Des 1,3 million de personnes atteintes au Québec, 175 000 sont dans la grande région de Québec, soit 105 000 dans la région de la Capitale-Nationale et 70 000 dans Chaudière-Appalaches.

C’est une maladie chronique qui ne se voit pas. On a l’impression que les gens ne comprennent pas, laisse tomber Mélissa Couture.

La femme de 35 ans, elle aussi de Lévis, souffre de spondylarthrite ankylosante, une forme d’arthrite inflammatoire qui affecte notamment la colonne vertébrale. Le diagnostic est tombé il y a huit ans.

Mélissa Couture, 35 ans, souffre de spondylarthrite ankylosante.

Mélissa Couture, 35 ans, souffre de spondylarthrite ankylosante.

Photo : Courtoisie

Pas une « maladie de vieux »

Elle non plus n’est pas surprise des résultats du sondage de la Société de l’arthrite.

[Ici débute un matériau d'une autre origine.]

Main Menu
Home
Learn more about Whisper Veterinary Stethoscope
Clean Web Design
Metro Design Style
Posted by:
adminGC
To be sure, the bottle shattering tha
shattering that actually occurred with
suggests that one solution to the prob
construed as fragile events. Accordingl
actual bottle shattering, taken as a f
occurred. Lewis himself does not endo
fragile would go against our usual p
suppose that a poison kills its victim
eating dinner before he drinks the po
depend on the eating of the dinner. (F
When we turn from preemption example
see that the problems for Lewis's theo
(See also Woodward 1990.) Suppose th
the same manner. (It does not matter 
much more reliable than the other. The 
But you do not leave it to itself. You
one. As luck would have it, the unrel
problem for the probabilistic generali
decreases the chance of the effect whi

Moi aussi, avant, je pensais que c’était juste une maladie de personnes âgées.

Mélissa Couture

Mélissa Couture observe que plusieurs personnes qui souffrent d’arthrite ont peur de la perception des autres, notamment dans leur milieu de travail.

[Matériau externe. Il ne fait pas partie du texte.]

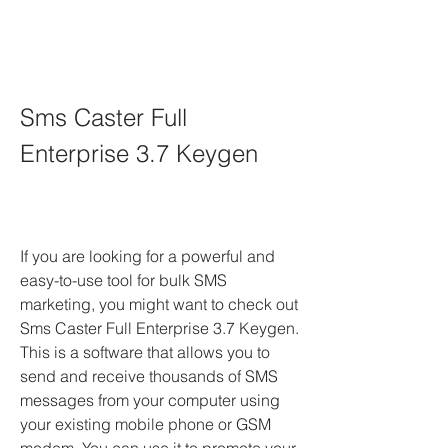
Sms Caster Full 
Enterprise 3.7 Keygen
If you are looking for a powerful and 
easy-to-use tool for bulk SMS 
marketing, you might want to check out 
Sms Caster Full Enterprise 3.7 Keygen. 
This is a software that allows you to 
send and receive thousands of SMS 
messages from your computer using 
your existing mobile phone or GSM 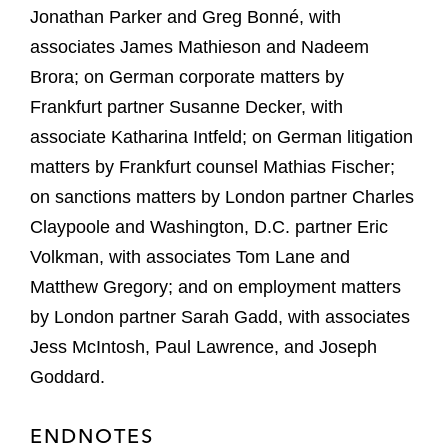
Jonathan Parker and Greg Bonné, with
associates James Mathieson and Nadeem
Brora; on German corporate matters by
Frankfurt partner Susanne Decker, with
associate Katharina Intfeld; on German litigation
matters by Frankfurt counsel Mathias Fischer;
on sanctions matters by London partner Charles
Claypoole and Washington, D.C. partner Eric
Volkman, with associates Tom Lane and
Matthew Gregory; and on employment matters
by London partner Sarah Gadd, with associates
Jess McIntosh, Paul Lawrence, and Joseph
Goddard.
ENDNOTES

Par exemple, j’ai déjà passé deux jours en fauteuil roulant au bureau pour me déplacer. Après j’étais correcte. Je ne faisais pas par exprès, j’avais des douleurs et c’était plus rapide pour me déplacer, raconte-t-elle, expliquant que ses crises sont souffrantes, mais passagères.

Psychologiquement, c’est très dur, lance Jeannie Daigle. La jeune femme de 22 ans de Québec a reçu un premier diagnostic à l’âge de 14 mois.

Une jeune femme porte un stéthoscope au cou.

Jeannie Daigle, 22 ans, de Québec, souffre d'arthrite juvénile.

Photo : Courtoisie

Sans douleur et sans symptômes de 5 à 16 ans, elle pensait que l’arthrite juvénile était derrière elle avant de faire une nouvelle crise. La jeune infirmière constate également une certaine incompréhension dans la population.

C’est une maladie invisible. Ce n’est pas parce qu’on n’a pas de béquilles qu’on n’a pas mal.

Jeannie Daigle

Jeannie Daigle insiste elle aussi sur le fait que l’arthrite n’est pas une maladie de vieux.

Plus de femmes en souffrent

En effet, plus de la moitié des gens qui souffrent d’arthrite sont âgés de moins de 65 ans et près de 60% d’entre eux sont des femmes.

Si elles souffrent de formes d’arthrites bien différentes, Laurie Bérubé, Mélissa Couture et Jeannie Daigle font les mêmes constats quant à la méconnaissance de l’arthrite au sein de la population.

Toutes les trois espèrent que leurs témoignages permettent de faire connaître l’arthrite et de sensibiliser les gens au fait que cette maladie peut frapper n’importe qui, n’importe quand.

La Société de l’arthrite consacre d’ailleurs le mois de septembre à la sensibilisation à la maladie. Le défi de financement étant majeur en cette période de pandémie, l’organisme se donne l’objectif de recueillir 1 million de dollars au cours du mois de septembre et de mobiliser 1 million de personnes pour soutenir les 6 millions de Canadiens atteints d’arthrite.